De nuevo se escudó detrás de Le Matin y dirigió una cautelosa mirada a los norteamericanos.

¿Lennox? Era el hermano mayor. Se advertía el mismo parecido familiar, pero había una diferencia. Lennox no estaba tan tenso. Gerard decidió que tenía un temperamento menos nervioso. Pero también en él había algo raro. A diferencia de los otros dos, no manifestaba ningún signo de tensión muscular. Estaba sentado con aire relajado, laso. Desconcertado, Gerard buscó entre sus recuerdos a los pacientes que había visto sentados así en las salas de los hospitales y pensó: «Está agotado. Sí, vencido por el sufrimiento. Esa mirada en sus ojos, la mirada de un perro herido o de un caballo enfermo… ese aguante bestial y mudo… Es curioso, físicamente no parece que le pase nada. Y sin embargo no hay duda de que últimamente ha soportado un gran sufrimiento, sufrimiento mental. Ahora ya no sufre, aguanta en silencio, esperando el próximo golpe… ¿Qué golpe? ¿Me estoy dejando llevar por la imaginación? No, ese hombre está esperando algo, está esperando que llegue el final. Así esperan los enfermos de cáncer, agradeciendo cualquier calmante que atenúe sus dolores…». Lennox Boynton se levantó y recogió un ovillo de lana que la vieja había dejado caer.

—Toma, mamá.

—Gracias.

¿Qué tejía aquella monumental e impasible mujer? Algo grueso y áspero. Gerard pensó: «Mitones para los habitantes de un asilo». Y sonrió ante su propia fantasía.

Dirigió su atención hacia el miembro más joven del grupo: la muchacha de cabello rojo dorado. Debía de tener unos diecinueve años. Su piel tenía la exquisita claridad que suele acompañar al cabello rojo. Aunque muy delgado, su rostro era bello. Estaba sentada sonriendo para sí misma… o al espacio. Había algo curioso en aquella sonrisa. Estaba muy lejos del Hotel Salomón, de Jerusalén. Al doctor Gerard le recordaba algo… De pronto, se acordó.
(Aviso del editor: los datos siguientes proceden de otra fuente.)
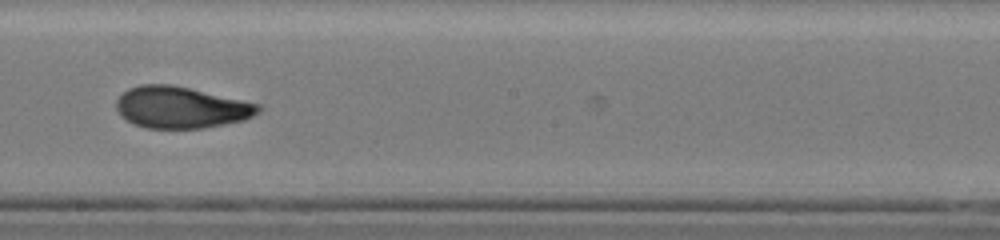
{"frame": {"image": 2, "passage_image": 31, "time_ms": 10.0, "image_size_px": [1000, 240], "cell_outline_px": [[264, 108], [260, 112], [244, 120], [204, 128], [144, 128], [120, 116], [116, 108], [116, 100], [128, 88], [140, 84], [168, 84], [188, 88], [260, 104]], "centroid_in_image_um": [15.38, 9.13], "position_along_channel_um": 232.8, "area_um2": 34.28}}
Era la extraña y ultraterrena sonrisa de las doncellas de la Acrópolis de Atenas, algo lejano, encantador y un poco inhumano… La magia de su sonrisa, su exquisita fijeza, le hicieron sentir una punzada.

Y entonces, con cierto sobresalto, Gerard reparó en sus manos. Las tenía bajo la mesa, ocultas a la vista del grupo que la rodeaba, pero Gerard podía verlas claramente desde el lugar en el que estaba sentado. Sobre su regazo, destrozaban un pañuelito y lo convertían en finas tiras.

Esta visión hizo que se estremeciera. La vaga y lejana sonrisa… el cuerpo inmóvil… y las manos destructoras.